30 Teams, 30 Posts (2016): The Tale of Dandy, the Short-Lived Yankees Mascot

In 30 Teams, 30 Posts, I write a post (of varying amounts of seriousness) about every MLB team in some way in the lead-up to the beginning of the 2016 season. Earlier installments can be found here. Today, I speak of Dandy, the short-lived Yankees mascot.

Every team in MLB has a mascot, with three exceptions: the Angels (although they do have the Rally Monkey), the Dodgers… and the Yankees.

But, believe it or not, the Yankees did indeed have a mascot at one point! His name was Dandy, and he looked like this:

dandyCreated by Bonnie Erickson (who also designed Miss Piggy) and her husband and creative partner Wayde Harrison (together, they created the Phillie Phanatic, Youppi!, and other famed mascots), Dandy came to be in an attempt for the Yankees to replicate Phanatic Phever. With the Erickson/Harrison pedigree, a friendly and huggable shape, and a epic mustache, Dandy seemed destined for success. Even George Steinbrenner seemed interested in him, haggling with Erickson and Harrison to make sure that the color of Dandy’s pinstripes were the right shade.

### Your instructions
In the post about Dandy, what did George Steinbrenner haggle with Erickson and Harrison over?

### Dataset excerpts
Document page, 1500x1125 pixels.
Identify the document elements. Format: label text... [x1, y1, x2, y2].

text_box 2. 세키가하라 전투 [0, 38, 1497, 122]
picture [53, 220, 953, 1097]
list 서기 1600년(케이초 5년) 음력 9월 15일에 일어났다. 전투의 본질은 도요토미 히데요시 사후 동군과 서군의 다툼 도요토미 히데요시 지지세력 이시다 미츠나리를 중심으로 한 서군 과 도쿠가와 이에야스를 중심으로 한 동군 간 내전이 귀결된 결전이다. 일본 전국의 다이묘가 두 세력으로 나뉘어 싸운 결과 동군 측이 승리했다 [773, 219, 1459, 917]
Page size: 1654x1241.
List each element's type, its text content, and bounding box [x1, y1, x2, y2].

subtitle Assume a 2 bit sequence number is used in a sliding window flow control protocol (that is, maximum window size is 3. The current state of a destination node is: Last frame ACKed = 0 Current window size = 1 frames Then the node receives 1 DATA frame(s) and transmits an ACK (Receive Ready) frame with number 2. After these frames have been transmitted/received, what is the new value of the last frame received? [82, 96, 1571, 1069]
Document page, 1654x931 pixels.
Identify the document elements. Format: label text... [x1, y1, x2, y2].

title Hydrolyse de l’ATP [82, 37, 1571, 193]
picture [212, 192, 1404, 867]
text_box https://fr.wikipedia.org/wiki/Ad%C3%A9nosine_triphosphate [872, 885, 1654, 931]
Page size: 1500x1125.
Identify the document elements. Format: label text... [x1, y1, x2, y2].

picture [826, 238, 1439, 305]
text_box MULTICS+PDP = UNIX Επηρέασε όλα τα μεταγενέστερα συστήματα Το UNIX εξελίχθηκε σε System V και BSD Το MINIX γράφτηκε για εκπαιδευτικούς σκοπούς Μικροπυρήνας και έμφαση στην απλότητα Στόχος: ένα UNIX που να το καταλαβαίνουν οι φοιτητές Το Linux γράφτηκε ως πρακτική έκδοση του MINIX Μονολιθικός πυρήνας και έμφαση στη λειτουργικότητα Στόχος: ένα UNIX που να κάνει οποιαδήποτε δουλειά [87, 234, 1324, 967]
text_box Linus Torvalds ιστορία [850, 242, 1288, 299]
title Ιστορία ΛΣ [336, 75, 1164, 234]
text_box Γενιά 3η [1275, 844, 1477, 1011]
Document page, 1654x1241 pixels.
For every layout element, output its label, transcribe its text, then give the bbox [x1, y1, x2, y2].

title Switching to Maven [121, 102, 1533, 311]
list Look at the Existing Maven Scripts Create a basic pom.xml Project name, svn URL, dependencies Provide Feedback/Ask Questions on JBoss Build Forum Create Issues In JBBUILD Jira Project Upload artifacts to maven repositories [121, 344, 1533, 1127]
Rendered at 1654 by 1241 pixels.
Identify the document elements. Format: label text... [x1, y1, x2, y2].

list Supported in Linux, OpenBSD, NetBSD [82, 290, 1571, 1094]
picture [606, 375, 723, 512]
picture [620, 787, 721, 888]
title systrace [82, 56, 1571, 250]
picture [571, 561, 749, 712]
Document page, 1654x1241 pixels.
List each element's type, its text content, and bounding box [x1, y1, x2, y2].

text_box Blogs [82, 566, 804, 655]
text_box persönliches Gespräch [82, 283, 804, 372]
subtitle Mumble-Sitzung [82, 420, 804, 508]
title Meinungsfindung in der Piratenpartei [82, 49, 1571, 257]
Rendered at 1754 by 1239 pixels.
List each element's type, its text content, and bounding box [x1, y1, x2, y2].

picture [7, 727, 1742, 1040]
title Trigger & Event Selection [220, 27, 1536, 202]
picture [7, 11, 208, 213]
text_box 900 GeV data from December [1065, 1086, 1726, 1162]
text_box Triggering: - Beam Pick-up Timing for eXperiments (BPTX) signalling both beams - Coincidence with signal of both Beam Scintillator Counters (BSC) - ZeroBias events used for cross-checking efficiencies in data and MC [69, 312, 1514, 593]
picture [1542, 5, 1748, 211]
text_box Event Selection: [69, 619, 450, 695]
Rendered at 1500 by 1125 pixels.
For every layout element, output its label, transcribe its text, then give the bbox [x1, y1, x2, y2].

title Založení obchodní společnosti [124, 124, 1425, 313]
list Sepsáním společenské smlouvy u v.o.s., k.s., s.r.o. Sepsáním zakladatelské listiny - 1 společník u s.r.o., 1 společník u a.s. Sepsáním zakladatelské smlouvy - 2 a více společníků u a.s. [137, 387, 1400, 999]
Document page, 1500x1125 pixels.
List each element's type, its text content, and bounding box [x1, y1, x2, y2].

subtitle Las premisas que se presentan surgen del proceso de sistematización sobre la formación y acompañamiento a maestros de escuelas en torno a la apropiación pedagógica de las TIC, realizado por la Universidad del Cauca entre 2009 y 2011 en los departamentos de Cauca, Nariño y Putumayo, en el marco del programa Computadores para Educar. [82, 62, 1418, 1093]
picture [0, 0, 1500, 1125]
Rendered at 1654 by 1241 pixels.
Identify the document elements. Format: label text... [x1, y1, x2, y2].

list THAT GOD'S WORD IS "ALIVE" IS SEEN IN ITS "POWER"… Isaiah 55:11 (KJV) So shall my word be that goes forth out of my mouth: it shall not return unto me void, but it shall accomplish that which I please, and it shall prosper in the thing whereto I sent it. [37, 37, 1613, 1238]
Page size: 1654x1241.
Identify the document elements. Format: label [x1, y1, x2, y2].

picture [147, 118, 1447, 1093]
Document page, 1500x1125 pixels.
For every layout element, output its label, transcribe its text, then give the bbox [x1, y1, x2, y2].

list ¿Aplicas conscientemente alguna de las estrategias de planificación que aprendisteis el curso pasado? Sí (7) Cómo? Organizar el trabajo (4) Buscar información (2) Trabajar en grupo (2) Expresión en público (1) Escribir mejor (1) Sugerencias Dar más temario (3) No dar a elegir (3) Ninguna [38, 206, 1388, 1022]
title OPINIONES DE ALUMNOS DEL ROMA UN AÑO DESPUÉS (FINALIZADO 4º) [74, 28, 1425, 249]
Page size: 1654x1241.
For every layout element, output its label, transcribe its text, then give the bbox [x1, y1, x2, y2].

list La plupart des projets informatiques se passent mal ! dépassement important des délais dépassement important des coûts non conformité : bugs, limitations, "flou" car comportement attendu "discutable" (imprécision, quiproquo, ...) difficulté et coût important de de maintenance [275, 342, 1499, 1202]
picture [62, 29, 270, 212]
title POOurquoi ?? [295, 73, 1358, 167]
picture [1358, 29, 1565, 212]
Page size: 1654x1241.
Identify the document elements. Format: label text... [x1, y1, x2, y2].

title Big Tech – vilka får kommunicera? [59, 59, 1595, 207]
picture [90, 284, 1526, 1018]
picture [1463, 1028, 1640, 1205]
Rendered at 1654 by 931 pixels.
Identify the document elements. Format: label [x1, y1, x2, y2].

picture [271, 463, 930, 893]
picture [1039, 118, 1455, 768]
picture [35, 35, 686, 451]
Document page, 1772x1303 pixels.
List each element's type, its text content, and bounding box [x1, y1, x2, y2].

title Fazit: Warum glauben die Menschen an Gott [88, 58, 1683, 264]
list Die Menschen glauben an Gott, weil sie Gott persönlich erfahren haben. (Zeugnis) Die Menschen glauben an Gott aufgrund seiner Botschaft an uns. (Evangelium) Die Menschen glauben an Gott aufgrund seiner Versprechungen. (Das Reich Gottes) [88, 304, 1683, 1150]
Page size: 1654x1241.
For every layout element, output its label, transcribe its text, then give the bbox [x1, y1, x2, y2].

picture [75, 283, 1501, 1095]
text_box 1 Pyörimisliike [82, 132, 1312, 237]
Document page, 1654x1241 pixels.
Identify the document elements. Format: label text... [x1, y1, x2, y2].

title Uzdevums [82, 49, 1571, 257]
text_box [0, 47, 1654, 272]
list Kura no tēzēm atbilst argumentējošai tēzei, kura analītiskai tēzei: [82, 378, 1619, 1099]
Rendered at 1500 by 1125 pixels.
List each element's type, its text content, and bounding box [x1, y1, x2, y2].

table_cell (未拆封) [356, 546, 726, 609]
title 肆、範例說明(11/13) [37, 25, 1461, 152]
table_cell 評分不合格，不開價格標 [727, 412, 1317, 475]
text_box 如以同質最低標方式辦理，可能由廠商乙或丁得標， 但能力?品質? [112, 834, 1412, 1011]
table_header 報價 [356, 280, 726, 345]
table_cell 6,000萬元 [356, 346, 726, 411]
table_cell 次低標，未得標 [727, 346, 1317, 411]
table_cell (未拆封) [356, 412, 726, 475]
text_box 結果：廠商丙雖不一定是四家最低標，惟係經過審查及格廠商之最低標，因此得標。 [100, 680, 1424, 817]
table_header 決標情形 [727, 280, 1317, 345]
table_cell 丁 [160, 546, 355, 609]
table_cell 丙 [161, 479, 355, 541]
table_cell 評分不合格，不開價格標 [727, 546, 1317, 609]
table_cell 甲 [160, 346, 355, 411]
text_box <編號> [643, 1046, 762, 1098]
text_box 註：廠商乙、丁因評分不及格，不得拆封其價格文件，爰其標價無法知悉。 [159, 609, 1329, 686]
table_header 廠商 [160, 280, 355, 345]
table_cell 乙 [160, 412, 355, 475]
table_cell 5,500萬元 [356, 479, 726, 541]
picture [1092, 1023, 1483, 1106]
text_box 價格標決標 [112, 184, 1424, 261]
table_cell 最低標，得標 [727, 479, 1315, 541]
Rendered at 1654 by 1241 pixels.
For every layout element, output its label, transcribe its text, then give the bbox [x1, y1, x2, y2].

### The response
He haggled to make sure Dandy's pinstripes were the right shade.